**Problem**
Restate word for word the lines of the material below, from the line with "V<sub>DSS</sub> = 200V" to the line with "5.0 | V/ns |", both lines included, and no others.

● ● ● ● ● ● ●

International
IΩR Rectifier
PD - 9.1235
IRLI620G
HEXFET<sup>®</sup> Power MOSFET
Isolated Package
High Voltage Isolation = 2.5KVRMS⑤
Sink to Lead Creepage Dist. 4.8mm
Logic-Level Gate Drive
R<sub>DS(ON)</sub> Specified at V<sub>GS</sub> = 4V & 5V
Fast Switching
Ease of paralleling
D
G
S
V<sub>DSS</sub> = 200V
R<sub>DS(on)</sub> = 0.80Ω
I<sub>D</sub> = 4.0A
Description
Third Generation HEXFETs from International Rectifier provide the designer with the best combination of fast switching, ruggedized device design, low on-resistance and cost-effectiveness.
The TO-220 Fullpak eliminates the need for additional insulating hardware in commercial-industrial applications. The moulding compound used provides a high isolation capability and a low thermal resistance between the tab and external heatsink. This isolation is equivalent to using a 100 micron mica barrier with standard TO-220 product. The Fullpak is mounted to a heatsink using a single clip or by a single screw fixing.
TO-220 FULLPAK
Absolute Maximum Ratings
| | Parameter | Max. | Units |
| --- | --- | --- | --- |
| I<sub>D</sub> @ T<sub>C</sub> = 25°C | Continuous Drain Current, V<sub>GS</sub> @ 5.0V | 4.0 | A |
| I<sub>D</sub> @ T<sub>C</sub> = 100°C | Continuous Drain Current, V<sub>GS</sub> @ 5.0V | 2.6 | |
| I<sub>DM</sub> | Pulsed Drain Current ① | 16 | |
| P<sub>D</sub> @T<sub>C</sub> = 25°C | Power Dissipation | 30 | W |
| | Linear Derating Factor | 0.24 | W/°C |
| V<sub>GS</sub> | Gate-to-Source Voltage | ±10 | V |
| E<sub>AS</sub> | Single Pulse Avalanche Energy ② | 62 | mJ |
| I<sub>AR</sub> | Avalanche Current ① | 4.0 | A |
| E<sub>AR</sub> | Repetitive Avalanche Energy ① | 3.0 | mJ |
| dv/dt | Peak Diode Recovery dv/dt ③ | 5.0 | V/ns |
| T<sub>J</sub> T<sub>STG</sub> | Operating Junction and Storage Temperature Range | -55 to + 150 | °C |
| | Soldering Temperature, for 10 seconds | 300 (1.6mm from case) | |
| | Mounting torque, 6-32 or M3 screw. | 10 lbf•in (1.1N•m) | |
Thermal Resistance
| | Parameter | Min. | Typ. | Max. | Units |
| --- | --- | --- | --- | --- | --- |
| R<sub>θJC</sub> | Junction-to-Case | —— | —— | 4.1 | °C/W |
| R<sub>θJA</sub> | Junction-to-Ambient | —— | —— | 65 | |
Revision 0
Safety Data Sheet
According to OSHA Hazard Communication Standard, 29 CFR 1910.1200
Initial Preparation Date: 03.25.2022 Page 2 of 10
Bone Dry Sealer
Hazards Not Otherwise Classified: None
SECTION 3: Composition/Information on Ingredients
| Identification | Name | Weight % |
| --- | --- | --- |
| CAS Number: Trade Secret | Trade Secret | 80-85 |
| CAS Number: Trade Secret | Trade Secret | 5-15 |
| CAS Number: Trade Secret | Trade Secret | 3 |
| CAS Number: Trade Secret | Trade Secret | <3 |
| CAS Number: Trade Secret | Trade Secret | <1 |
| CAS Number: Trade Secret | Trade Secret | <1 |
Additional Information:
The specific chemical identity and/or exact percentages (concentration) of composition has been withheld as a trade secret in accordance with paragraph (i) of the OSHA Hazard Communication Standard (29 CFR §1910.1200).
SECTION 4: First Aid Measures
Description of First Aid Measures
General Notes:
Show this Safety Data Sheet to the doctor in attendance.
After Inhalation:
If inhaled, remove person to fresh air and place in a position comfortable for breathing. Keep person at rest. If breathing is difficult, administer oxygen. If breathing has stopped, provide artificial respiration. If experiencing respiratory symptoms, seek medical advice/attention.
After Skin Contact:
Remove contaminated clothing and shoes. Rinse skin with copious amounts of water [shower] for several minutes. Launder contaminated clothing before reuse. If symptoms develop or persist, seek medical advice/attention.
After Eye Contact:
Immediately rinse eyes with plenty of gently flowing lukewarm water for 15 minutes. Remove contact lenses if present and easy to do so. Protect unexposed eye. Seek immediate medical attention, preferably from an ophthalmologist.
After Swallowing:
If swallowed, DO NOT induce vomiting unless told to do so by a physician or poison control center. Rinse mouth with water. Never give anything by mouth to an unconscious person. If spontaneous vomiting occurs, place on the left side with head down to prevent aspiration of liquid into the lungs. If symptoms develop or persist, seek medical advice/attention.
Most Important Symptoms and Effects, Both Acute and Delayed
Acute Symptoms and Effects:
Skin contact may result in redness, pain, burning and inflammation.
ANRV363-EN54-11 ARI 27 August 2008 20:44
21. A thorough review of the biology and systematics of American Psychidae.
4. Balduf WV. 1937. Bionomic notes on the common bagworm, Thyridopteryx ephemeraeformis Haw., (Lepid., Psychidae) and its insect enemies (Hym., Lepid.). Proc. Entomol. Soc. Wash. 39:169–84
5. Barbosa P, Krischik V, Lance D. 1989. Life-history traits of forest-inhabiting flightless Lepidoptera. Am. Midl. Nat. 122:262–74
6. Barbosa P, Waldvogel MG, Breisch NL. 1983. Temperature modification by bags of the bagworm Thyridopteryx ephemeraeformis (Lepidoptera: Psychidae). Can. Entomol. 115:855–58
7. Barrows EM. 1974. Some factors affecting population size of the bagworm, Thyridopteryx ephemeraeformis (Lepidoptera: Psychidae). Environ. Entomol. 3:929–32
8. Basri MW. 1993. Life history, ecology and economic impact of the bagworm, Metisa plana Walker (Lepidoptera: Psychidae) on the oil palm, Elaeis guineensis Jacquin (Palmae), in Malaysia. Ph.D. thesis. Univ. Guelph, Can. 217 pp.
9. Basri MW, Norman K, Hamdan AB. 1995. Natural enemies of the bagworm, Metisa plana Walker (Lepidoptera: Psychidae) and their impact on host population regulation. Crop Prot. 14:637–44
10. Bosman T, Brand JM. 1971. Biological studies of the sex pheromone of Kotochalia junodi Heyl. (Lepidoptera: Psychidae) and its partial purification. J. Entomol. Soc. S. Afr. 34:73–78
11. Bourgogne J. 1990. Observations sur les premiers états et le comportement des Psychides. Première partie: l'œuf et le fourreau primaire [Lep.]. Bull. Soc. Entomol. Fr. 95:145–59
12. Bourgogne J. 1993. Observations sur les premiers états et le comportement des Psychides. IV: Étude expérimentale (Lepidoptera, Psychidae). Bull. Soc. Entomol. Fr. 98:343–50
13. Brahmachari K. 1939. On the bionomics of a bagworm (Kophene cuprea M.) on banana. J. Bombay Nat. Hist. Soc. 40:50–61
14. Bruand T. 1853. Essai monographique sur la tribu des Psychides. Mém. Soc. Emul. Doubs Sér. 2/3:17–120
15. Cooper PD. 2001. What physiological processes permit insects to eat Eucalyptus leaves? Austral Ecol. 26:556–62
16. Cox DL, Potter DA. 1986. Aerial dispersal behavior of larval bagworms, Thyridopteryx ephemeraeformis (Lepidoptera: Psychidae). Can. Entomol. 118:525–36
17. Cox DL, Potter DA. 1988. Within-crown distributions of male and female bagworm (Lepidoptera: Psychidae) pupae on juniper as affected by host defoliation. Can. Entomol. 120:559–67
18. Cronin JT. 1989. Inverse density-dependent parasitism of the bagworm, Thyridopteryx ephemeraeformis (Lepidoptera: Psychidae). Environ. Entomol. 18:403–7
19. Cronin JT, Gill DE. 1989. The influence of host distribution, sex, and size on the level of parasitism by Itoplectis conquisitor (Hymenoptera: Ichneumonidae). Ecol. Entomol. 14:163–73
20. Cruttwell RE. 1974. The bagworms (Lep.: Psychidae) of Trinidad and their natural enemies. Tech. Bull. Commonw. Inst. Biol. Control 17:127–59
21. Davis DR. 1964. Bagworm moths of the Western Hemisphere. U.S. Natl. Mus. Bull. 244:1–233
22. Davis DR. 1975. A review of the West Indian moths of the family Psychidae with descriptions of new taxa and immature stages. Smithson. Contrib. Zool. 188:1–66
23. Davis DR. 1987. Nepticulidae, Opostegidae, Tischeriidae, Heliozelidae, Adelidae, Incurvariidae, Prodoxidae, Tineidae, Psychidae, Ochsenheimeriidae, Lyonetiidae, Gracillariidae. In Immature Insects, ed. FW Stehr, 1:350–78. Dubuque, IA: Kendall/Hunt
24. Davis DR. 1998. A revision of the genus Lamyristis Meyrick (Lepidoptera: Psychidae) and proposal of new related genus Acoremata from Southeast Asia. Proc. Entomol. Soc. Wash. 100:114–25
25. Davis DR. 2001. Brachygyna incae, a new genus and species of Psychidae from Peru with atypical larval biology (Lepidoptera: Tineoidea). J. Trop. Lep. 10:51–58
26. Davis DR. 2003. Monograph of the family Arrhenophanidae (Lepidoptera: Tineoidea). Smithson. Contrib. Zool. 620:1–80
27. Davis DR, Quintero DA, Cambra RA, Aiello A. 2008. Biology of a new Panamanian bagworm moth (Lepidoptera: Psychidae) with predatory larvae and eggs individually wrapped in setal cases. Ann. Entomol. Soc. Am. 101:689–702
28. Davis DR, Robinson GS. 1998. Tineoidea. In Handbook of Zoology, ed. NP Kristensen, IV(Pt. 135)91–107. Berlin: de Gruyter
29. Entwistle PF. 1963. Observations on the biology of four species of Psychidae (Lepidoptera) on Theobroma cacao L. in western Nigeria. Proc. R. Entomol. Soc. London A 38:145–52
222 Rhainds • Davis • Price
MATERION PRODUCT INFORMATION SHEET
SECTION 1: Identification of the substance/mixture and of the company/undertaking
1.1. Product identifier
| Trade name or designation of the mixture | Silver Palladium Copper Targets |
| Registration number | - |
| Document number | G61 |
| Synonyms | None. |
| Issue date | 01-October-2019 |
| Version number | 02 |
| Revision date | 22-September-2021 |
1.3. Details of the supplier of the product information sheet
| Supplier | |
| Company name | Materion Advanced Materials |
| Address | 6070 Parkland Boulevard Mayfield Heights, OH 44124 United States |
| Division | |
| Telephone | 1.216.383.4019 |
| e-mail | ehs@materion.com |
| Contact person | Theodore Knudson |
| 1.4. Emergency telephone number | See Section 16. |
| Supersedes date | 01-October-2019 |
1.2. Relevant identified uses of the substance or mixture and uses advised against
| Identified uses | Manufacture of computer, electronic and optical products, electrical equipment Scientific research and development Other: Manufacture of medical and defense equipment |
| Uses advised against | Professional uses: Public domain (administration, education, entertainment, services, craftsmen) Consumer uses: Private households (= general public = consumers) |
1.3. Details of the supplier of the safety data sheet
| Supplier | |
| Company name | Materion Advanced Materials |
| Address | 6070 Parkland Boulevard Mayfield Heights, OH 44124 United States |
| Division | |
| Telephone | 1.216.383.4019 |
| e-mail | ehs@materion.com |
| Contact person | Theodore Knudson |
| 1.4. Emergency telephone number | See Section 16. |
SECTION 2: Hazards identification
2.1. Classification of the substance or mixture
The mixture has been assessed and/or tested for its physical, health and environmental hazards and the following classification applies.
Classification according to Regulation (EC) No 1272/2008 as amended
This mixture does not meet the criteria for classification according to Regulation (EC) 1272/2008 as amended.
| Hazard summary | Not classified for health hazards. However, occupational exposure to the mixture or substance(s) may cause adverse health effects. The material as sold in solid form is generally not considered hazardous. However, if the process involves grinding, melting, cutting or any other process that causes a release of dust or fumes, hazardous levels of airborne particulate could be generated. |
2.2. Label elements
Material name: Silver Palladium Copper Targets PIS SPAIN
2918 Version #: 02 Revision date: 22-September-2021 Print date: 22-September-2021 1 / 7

● ● ● ● ● ● ●

**The completed task**
V<sub>DSS</sub> = 200V
R<sub>DS(on)</sub> = 0.80Ω
I<sub>D</sub> = 4.0A
Description
Third Generation HEXFETs from International Rectifier provide the designer with the best combination of fast switching, ruggedized device design, low on-resistance and cost-effectiveness.
The TO-220 Fullpak eliminates the need for additional insulating hardware in commercial-industrial applications. The moulding compound used provides a high isolation capability and a low thermal resistance between the tab and external heatsink. This isolation is equivalent to using a 100 micron mica barrier with standard TO-220 product. The Fullpak is mounted to a heatsink using a single clip or by a single screw fixing.
TO-220 FULLPAK
Absolute Maximum Ratings
| | Parameter | Max. | Units |
| --- | --- | --- | --- |
| I<sub>D</sub> @ T<sub>C</sub> = 25°C | Continuous Drain Current, V<sub>GS</sub> @ 5.0V | 4.0 | A |
| I<sub>D</sub> @ T<sub>C</sub> = 100°C | Continuous Drain Current, V<sub>GS</sub> @ 5.0V | 2.6 | |
| I<sub>DM</sub> | Pulsed Drain Current ① | 16 | |
| P<sub>D</sub> @T<sub>C</sub> = 25°C | Power Dissipation | 30 | W |
| | Linear Derating Factor | 0.24 | W/°C |
| V<sub>GS</sub> | Gate-to-Source Voltage | ±10 | V |
| E<sub>AS</sub> | Single Pulse Avalanche Energy ② | 62 | mJ |
| I<sub>AR</sub> | Avalanche Current ① | 4.0 | A |
| E<sub>AR</sub> | Repetitive Avalanche Energy ① | 3.0 | mJ |
| dv/dt | Peak Diode Recovery dv/dt ③ | 5.0 | V/ns |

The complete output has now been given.